Exercise text>

------------------------------------------------------------------------

Why big-data analysis of police activity is inherently biased

Source: William Isaac, Andi Dixon, The Conversation, May 9, 2017

….At its core, any predictive model or algorithm is a combination of data and a statistical process that seeks to identify patterns in the numbers. This can include looking at police data in hopes of learning about crime trends or recidivism. But a useful outcome depends not only on good mathematical analysis: It also needs good data. That’s where predictive policing often falls short.

Machine-learning algorithms learn to make predictions by analyzing patterns in an initial training data set and then look for similar patterns in new data as they come in. If they learn the wrong signals from the data, the subsequent analysis will be lacking…..

Source: Human Rights Data Analysis Group, 2017

The growing debate about policing in America arises from concern about horrific but extraordinary acts of police violence. These incidents and the clear racial disparities in criminal justice contact raise important questions about the ordinary practice of policing. Should police stop suspicious individuals and frisk them for weapons? Should departments use statistical techniques to predict crime and make decisions about where to deploy officers? Evaluating police practices requires measuring their benefits and their costs. Do police practices reduce crime? How do they affect communities? How do those effects vary within and among communities? However, community groups and municipal leaders outside law enforcement currently lack data and tools to measure the impact of policing strategies. Community stakeholders – including city governments, community groups, and non-governmental organizations – need rigorous tools to independently evaluate the costs and benefits of various policing strategies.

------------------------------------------------------------------------

Collected data
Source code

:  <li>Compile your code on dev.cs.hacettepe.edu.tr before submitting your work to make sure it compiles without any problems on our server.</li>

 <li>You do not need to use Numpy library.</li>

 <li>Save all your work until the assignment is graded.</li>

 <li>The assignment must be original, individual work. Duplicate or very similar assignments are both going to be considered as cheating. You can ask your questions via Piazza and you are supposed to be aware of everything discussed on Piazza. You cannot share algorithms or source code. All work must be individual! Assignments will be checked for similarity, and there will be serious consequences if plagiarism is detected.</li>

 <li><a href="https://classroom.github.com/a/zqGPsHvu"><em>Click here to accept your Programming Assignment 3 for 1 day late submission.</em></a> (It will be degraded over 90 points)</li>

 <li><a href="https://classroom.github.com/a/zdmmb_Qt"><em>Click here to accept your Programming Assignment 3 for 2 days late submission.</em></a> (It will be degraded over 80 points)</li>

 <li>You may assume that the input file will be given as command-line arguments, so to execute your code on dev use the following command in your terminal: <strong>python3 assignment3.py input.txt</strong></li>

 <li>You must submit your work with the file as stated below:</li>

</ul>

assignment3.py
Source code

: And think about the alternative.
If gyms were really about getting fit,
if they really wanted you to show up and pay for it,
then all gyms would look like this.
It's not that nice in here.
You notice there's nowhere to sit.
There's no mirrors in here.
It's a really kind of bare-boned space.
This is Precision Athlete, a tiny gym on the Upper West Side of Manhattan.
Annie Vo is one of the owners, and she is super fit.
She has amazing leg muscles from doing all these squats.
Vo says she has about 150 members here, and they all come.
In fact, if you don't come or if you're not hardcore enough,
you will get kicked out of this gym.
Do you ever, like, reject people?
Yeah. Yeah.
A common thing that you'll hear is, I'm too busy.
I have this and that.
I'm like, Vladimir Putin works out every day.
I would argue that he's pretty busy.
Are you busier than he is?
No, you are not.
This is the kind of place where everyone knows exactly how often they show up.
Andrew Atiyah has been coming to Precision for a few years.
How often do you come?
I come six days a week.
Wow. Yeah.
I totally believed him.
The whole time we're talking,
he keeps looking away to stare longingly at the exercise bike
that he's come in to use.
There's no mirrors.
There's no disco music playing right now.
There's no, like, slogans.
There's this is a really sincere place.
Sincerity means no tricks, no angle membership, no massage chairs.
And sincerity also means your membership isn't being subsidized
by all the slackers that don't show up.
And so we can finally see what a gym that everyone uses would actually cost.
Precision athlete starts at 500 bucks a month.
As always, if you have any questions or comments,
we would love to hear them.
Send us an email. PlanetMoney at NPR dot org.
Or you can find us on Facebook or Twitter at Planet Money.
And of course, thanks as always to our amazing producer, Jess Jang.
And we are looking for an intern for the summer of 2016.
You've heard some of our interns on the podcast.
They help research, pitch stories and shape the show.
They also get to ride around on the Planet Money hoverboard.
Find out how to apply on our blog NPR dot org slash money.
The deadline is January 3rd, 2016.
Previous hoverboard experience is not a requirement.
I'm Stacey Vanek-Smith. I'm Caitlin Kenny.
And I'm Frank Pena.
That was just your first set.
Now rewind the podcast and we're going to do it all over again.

------------------------------------------------------------------------

Task instructions>
a) Repeat the passage on policing data word for word, from "Why big-data analysis" to "often falls short.".
b) In the passage on policing data, what do community groups and municipal leaders outside law enforcement currently lack?
None of the collected entries is needed for this work.

Replies>
a)
Why big-data analysis of police activity is inherently biased

Source: William Isaac, Andi Dixon, The Conversation, May 9, 2017

….At its core, any predictive model or algorithm is a combination of data and a statistical process that seeks to identify patterns in the numbers. This can include looking at police data in hopes of learning about crime trends or recidivism. But a useful outcome depends not only on good mathematical analysis: It also needs good data. That’s where predictive policing often falls short.

b) They lack data and tools to measure the impact of policing strategies.